**PROVIDED PASSAGE**.
This week we’re helping a couple improve the front porch of their home to create a warmer welcome for their guests.
Michael and Leigh Ann’s house sits on eight and a half acres in the country. Even though they don’t actually have a curb, they want to improve their curb appeal.
Repair/Replace Handrail Parts
The front porch handrail needed some attention — the spindles needed to be caulked and some of them were even rotting.
Once we remove the rotten spindles, we discover the rails below them are in rough shape. So, we mix up some auto-body filler to smooth them out. This stuff is also great for filling cracks and screw holes.
We replace the rotten wood trim at the base of the stairs with cellular PVC. Because this stuff is plastic, it will never rot.
Meanwhile, to replace the missing spindles, we cut pressure-treated lumber down to match the size of the old spindle. Then, we match the angle on each end and nail them in place.
Paint Deck Boards
The white deck boards blended in with the home’s white siding, so we’re painting them gray to add some contrast.

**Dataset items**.
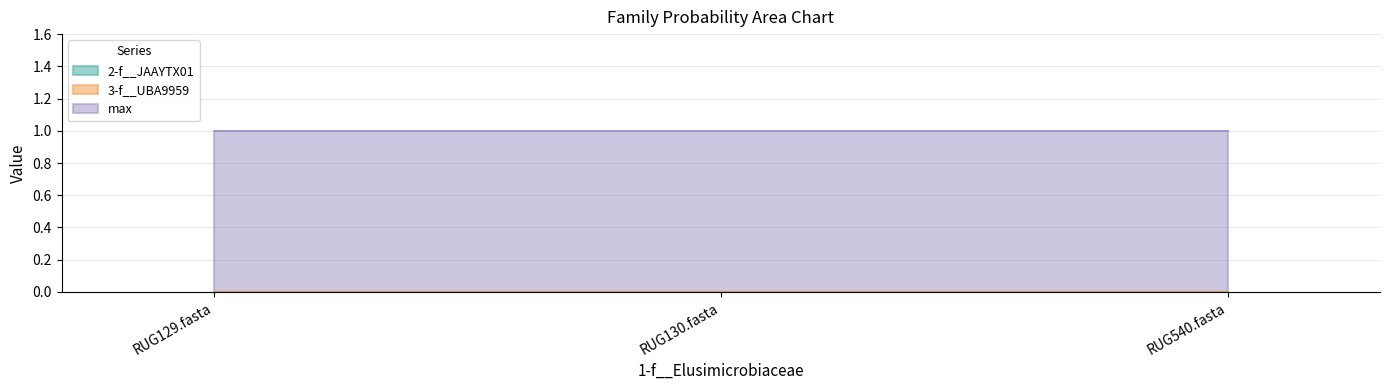

Reading left to right, transcribe all the data shown in this chart.

2-f__JAAYTX01: 0	0	0
3-f__UBA9959: 0	0	0
max: 1	1	1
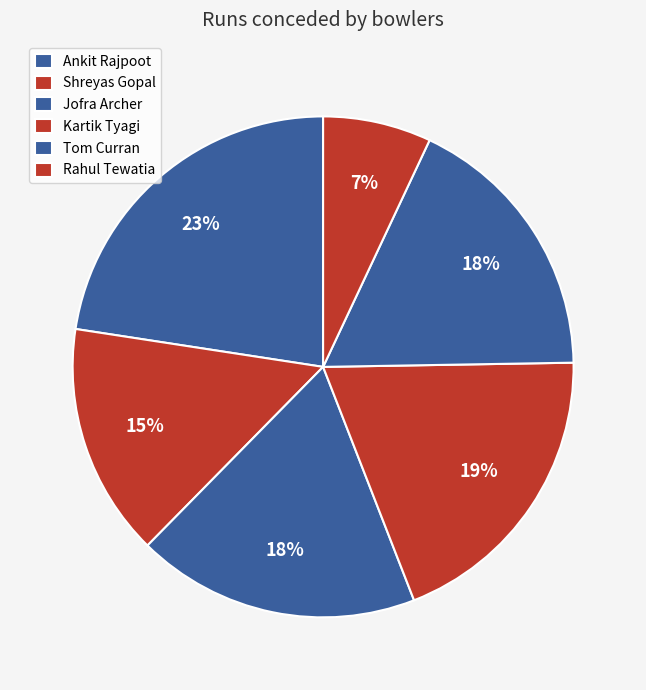

To the nearest percent, what percentage of the pie is Tom Curran?

18%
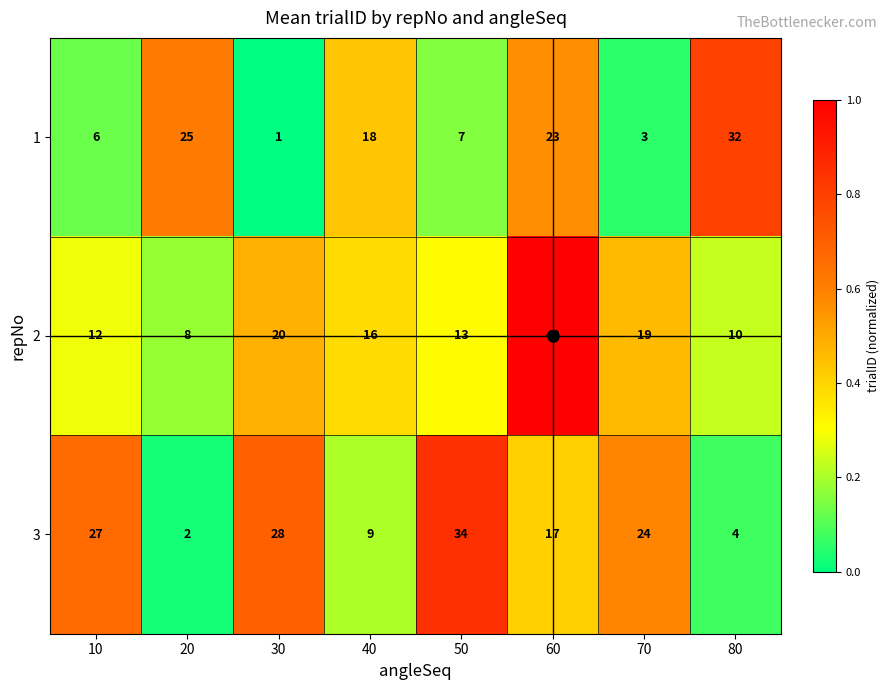

List the series in order of their overall mean, lowest first.

1, 2, 3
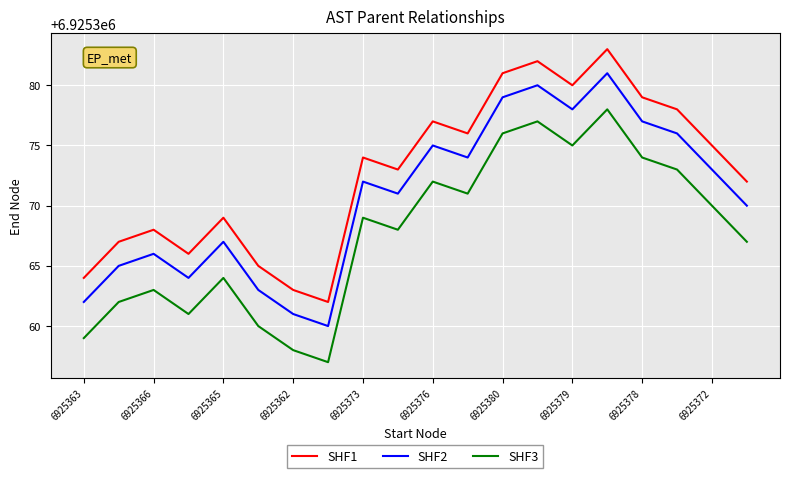

True or false: SHF2 and SHF1 cross at least once.

False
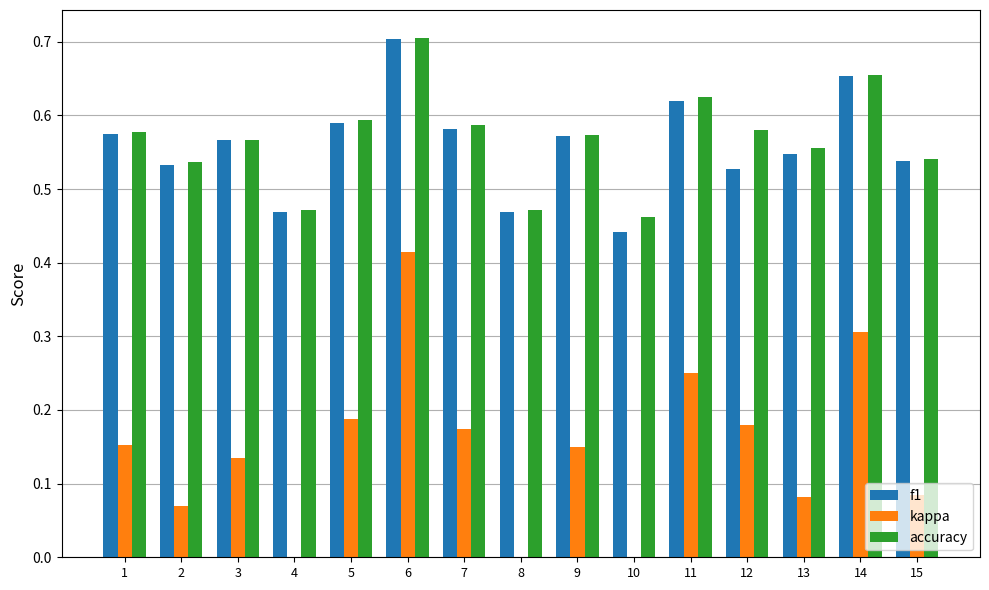

True or false: accuracy has a value of 0.8 at 3.

False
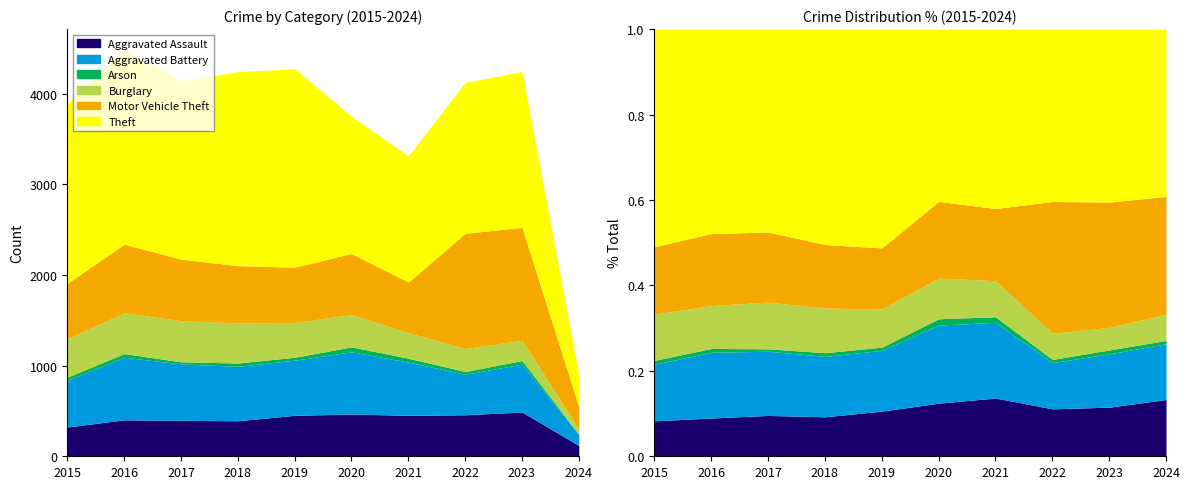

Reading right to left, list all the values displayed in this chart.

Aggravated Assault: 2024=119	2023=488	2022=458	2021=452	2020=466	2019=452	2018=392	2017=396	2016=402	2015=323
Aggravated Battery: 2024=117	2023=529	2022=446	2021=587	2020=686	2019=608	2018=600	2017=623	2016=691	2015=515
Arson: 2024=7	2023=39	2022=31	2021=43	2020=55	2019=32	2018=37	2017=23	2016=40	2015=35
Burglary: 2024=55	2023=224	2022=253	2021=280	2020=357	2019=383	2018=443	2017=453	2016=451	2015=421
Motor Vehicle Theft: 2024=247	2023=1245	2022=1272	2021=560	2020=673	2019=611	2018=631	2017=680	2016=756	2015=614
Theft: 2024=351	2023=1719	2022=1664	2021=1392	2020=1512	2019=2190	2018=2140	2017=1968	2016=2148	2015=1981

**PROBLEMS TO SOLVE**.
- 1) Summarize the porch makeover text in two sentences.
- 2) From the listing, quote the lines starting with the line that contains "True or false: SHF2" and going on through the line that contains "Reading right to". Leave the pictures out of your answer.

**TASK-BY-TASK RESULTS**.
- 1) Michael and Leigh Ann want to improve the front porch of their house on eight and a half acres in the country to create a warmer welcome for guests and add curb appeal. The work involves repairing the handrail by filling the rough rails with auto-body filler and replacing rotten spindles with pressure-treated lumber, replacing rotten trim at the base of the stairs with cellular PVC, and painting the white deck boards gray for contrast with the siding.

- 2)
True or false: SHF2 and SHF1 cross at least once.

False

True or false: accuracy has a value of 0.8 at 3.

False

Reading right to left, list all the values displayed in this chart.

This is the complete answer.